Billing systems collect usage records from devices and generate bills per customer based on predefined rules.
Different systems in a service provider’s infrastructure produce logs about the usage. We call them usage data records or UDRs. If the usage is for voice calls, we call them CDRs, if the usage is about bandwidth; we call it IPDR or UDR. These logs are collected, aggregated, validated and converted to a common format that is understood by the billing system. These collection related tasks belong to Mediation systems. (You may want to read about my previous post about Mediation from here). The Mediation system passes usage records to the billing system over a predefined protocol (ftp, sftp, propriety etc).
The first task of the billing system is to rate the usage data. This is done by the rating engine module. The Rating Engine looks for the specified fields in the usage data records which identify the subscriber account. (Guiding) For voice, this could be the originating number field. (MSISDN and/or IMSI in mobile communications). For data/content, again it could be MSISDN, IMSI, username or a device specific field.

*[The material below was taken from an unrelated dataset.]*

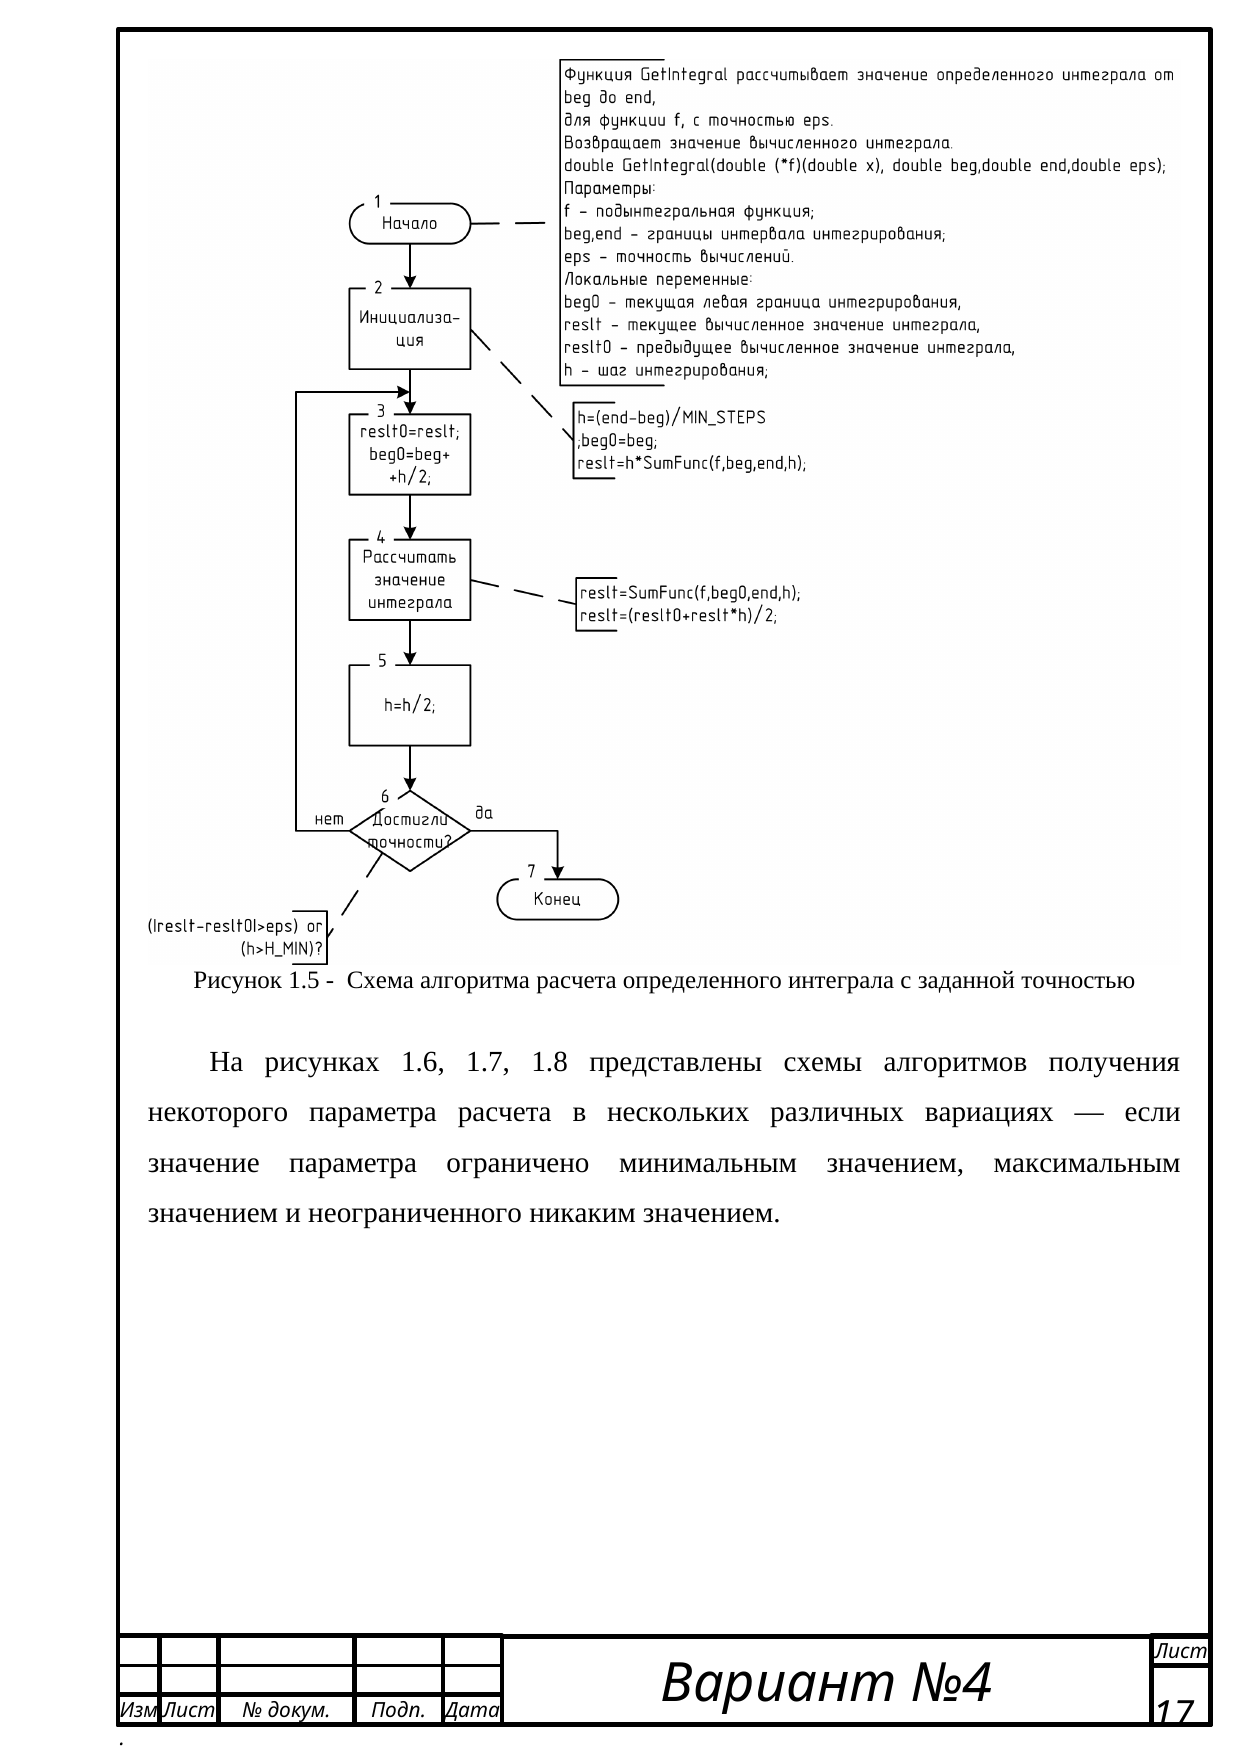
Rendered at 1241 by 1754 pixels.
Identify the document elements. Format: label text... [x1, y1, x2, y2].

text Рисунок 1.5 - Схема алгоритма расчета определенного интеграла с заданной точностью [148, 965, 1181, 994]
picture [147, 59, 1182, 965]
text На рисунках 1.6, 1.7, 1.8 представлены схемы алгоритмов получения некоторого параметра расчета в нескольких различных вариациях — если значение параметра ограничено минимальным значением, максимальным значением и неограниченного никаким значением. [148, 1044, 1181, 1228]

After the rating engine identifies the customer account, it tries to find a price plan (rate plan) for that specific subscriber. Rate plans are the plans that are negotiated at the order capturing phase. Rate plans say for example “between 9 PM and 7 am the calls are for free, other times x cents per minute and international calls are y cents per minute. 100 local minutes are free with a minimum monthly cost of z dollars”.
After the rate plan is identified, usage records can be charged using the other fields of the record. These could be call type, terminating number, session start time, session end time, location (cell id) etc.
A CDR file does generally include usage records from many customer accounts. So, the rating engine processes the usage records line by line add the corresponding dollar-amount information to the record. (In some scenarios, event based taxation is also applied. This is also done by the rating engine). Rounding is also applied at this stage. Rated records are stored on a separate table on the billing system which is also called the billing pool.
The next step is billing/invoicing which is handled by the billing engine. The billing engine takes the rated CDRs from the billing pool and aggregates the usage. The volume discounts, free minutes (allowances), cross-product discounts are applied at this point. Other charge types such as recurring charges; one time charges (such as installation or activation) and taxes based on the taxation rules (based on customer, service or location) are also added to the bill.
A note about the free minutes: Free minutes can be applied to the bill in two ways. In the first approach, the rating engine also accumulates the total usage per customer and rates the usage records accordingly. That is to say, if I have 60 free minutes and my last 5 minutes of usage bring my on-going monthly usage to 40 minutes, the rating engine rates this last call as zero dollars. In the second approach, the rating engine does not care about the accumulated usage information. Rather, it charges the usage records one-by-one based on the price plan. When the billing time comes, the free minutes are deducted from the overall usage.
The invoicing engine takes the bills and formats the invoices. It includes account information, due dates and some marketing messages and finally sends the invoice to the printing house to be delivered to the customers. (Or if electronic delivery is set, it is emailed.)
Billing/Invoicing is a time and CPU intensive process so the billing cycle concept was introduced. Billing cycles are the instruments that allow the operator to distribute the batch processing load of the rated records. Instead of invoicing all the customers on the last day of the month, customers to be invoices are spread over different days of the month. Billing cycles could also be used to manage the cash flow of the operator.
I need to add some information about the charging. Charging is “assigning a value to a service usage or product”. Charging should be considered as the same as rating. According to TMForum, Charging is the combination of rating and rate level discounts. We do not have a “Billing” process in the eTOM hierarchy. However, we have charging, bill inquiry handling, bill payments management and other billing related processes. So, we should consider “Billing” as a practice rather than a process.
Up to now, I talked about the offline charging. We charged the usage records in offline. In telecommunications systems this generally refers to the postpaid services where you charge the service after the usage. The online charging, on the other hand, is the instrument used; to be able to provide pre-paid services. I will detail prepaid billing in another post. It is enough to mention that the rating function is done on-the-fly in those online systems. In our everyday talks, we sometimes use the term charging for online charging/prepaid billing, and billing for offline charging/postpaid billing. It is ok as long as it does not lead to any confusion. We just need to remember that the charging is a sub function of billing practice (prepaid or postpaid billing)
After the bill is delivered to the customer, it is stored in the billing system’s archives. The bill record would be useful in other processes such as inquiries, audits, revenue assurance etc.